Lucas rose. “Sit. I’ll do that.”
“I can—”
“Nash! Sit your ass down!” Lucas demanded. “If I put the cornbread in the oven, it was still you who made it for Adam.”
“Fuck!” Lucas was really too good at reading him. With one crutch under his armpit, Nash clumsily made his way to the barstool that Lucas had vacated. “I’m doing it again.” He didn’t want to be an asshole. He was frustrated being hampered by his cast, he was bored, and he couldn’t even pace the way he liked! And he was always being told to rest! Nash didn’t want to rest. He wanted to run a fucking marathon or something.
“It’s okay, baby. I get it.”
Lucas grabbed Nash a bottle of water out of the fridge then pushed the bottle of over-the-counter pain meds in his direction.
He sighed but opened the pills and shook out two before gulping them down with the water. Lucas had his back to him as he poured the cornbread batter into the greased round pan Nash had prepared.
Damn it! Lucas was only looking out for him. If left on his own, Nash would probably reinjure himself. More than once.
Once the pan was in the oven, Nash set the timer on his phone.
Lucas rejoined him at the island in the stool across from his. “I know what you're doing.”
“What’s that?”
“You're trying to make yourself as useful as possible so we don’t kick you to the curb. You’re trying to not depend on us so we don’t get tired of you. You use sex because that’s all you think we really want you for,” Lucas told him.
Fury burned through him. “Who the fuck do you think you are?”
“I think I’m the man that fell hard and fast for you,” Lucas replied. “I’m the person that wants a future with you.”
Nash snorted. “I’ve heard that before. Three months. That is my longest relationship. Three months. Because I exhaust everyone by that time.”
Lucas grinned. “Then you have nothing to worry about.”

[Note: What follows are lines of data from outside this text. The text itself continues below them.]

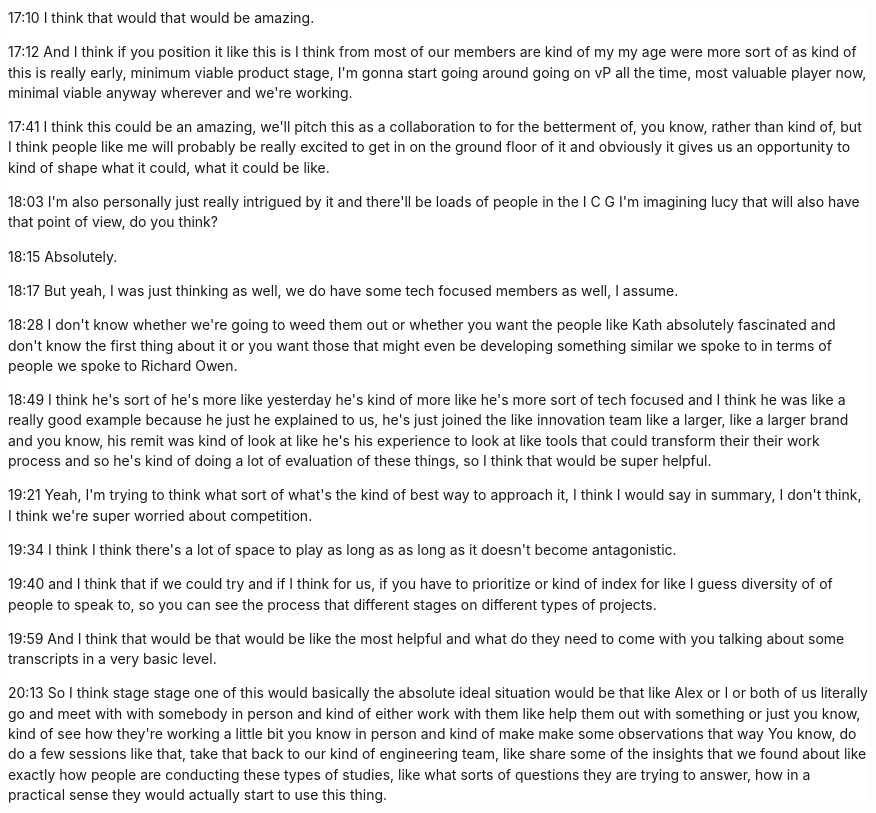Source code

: 17:10
I think that would that would be amazing.

17:12
And I think if you position it like this is I think from most of our members are kind of my my age were more sort of as kind of this is really early, minimum viable product stage, I'm gonna start going around going on vP all the time, most valuable player now, minimal viable anyway wherever and we're working.

17:41
I think this could be an amazing, we'll pitch this as a collaboration to for the betterment of, you know, rather than kind of, but I think people like me will probably be really excited to get in on the ground floor of it and obviously it gives us an opportunity to kind of shape what it could, what it could be like.

18:03
I'm also personally just really intrigued by it and there'll be loads of people in the I C G I'm imagining lucy that will also have that point of view, do you think?

18:15
Absolutely.

18:17
But yeah, I was just thinking as well, we do have some tech focused members as well, I assume.

18:28
I don't know whether we're going to weed them out or whether you want the people like Kath absolutely fascinated and don't know the first thing about it or you want those that might even be developing something similar we spoke to in terms of people we spoke to Richard Owen.

18:49
I think he's sort of he's more like yesterday he's kind of more like he's more sort of tech focused and I think he was like a really good example because he just he explained to us, he's just joined the like innovation team like a larger, like a larger brand and you know, his remit was kind of look at like he's his experience to look at like tools that could transform their their work process and so he's kind of doing a lot of evaluation of these things, so I think that would be super helpful.

19:21
Yeah, I'm trying to think what sort of what's the kind of best way to approach it, I think I would say in summary, I don't think, I think we're super worried about competition.

19:34
I think I think there's a lot of space to play as long as as long as it doesn't become antagonistic.

19:40
and I think that if we could try and if I think for us, if you have to prioritize or kind of index for like I guess diversity of of people to speak to, so you can see the process that different stages on different types of projects.

19:59
And I think that would be that would be like the most helpful and what do they need to come with you talking about some transcripts in a very basic level.

20:13
So I think stage stage one of this would basically the absolute ideal situation would be that like Alex or I or both of us literally go and meet with with somebody in person and kind of either work with them like help them out with something or just you know, kind of see how they're working a little bit you know in person and kind of make make some observations that way You know, do do a few sessions like that, take that back to our kind of engineering team, like share some of the insights that we found about like exactly how people are conducting these types of studies, like what sorts of questions they are trying to answer, how in a practical sense they would actually start to use this thing.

“What are you talking about?”
“I’m talking about the fact that we’ve known each other for over three months,” Lucas said.
“We haven’t been dating for three months,” Nash pointed out.
“When did we start dating?”
Nash frowned. Okay, he wasn’t actually sure when they had technically started dating.
“The first time we had sex?” Lucas asked.
Well shit.
“The first time we watched a movie with Adam?”
He was getting the point.
“How about the night that we took Adam home after stopping for ice cream because he’d been attacked by a crazy cartel leader.”
“Lucas!” Nash snapped.
“Tell me, Nash. When did we start dating?”
“Alright.” Nash couldn’t argue with Lucas’s logic. “I get it.”
“I don’t think you do. We’re not your parents. We’re not past relationships. We are not going to get tired of you, Nash.”